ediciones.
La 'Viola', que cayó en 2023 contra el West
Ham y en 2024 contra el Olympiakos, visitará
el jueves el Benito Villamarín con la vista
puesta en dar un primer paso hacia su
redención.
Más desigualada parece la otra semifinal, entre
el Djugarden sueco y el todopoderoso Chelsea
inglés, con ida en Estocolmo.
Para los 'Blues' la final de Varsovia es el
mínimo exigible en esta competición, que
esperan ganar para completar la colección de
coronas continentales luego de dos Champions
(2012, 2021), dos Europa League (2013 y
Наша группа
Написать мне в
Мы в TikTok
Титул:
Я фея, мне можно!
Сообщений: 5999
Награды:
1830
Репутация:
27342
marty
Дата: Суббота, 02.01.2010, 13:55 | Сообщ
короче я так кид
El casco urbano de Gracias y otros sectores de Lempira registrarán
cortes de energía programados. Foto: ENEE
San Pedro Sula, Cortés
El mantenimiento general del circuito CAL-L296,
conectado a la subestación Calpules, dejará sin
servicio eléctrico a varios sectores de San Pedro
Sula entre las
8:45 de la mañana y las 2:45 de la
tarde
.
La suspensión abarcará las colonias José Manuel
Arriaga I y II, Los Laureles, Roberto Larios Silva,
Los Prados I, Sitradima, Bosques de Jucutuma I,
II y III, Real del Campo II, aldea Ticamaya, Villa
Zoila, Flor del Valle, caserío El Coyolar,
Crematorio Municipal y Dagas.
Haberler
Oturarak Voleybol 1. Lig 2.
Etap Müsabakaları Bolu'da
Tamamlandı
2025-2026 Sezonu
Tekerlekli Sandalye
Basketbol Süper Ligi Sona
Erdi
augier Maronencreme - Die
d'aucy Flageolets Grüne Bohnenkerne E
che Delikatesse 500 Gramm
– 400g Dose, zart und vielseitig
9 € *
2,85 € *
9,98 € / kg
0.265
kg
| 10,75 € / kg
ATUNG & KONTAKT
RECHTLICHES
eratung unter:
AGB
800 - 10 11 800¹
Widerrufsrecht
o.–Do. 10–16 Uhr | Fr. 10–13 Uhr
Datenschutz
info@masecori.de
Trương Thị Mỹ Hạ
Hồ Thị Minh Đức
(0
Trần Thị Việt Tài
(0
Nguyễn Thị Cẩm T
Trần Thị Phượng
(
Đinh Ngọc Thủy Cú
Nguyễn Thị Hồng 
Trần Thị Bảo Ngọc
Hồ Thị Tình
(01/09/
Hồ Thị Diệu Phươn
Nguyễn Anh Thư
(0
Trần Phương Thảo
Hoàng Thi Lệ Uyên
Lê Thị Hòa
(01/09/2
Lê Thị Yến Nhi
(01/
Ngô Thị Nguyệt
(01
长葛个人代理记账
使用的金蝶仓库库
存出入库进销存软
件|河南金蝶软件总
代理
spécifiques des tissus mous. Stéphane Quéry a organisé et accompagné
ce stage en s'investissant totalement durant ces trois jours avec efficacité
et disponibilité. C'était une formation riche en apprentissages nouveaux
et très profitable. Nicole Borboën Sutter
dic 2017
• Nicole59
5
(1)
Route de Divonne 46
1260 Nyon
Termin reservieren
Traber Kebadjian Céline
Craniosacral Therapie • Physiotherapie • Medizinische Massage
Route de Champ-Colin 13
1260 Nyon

__________

WHAT THE TASK ASKS
Using the records above, report each line that contains the word "Nguyễn" by copying it.

REPLY
Nguyễn Thị Cẩm T
Nguyễn Thị Hồng 
Nguyễn Anh Thư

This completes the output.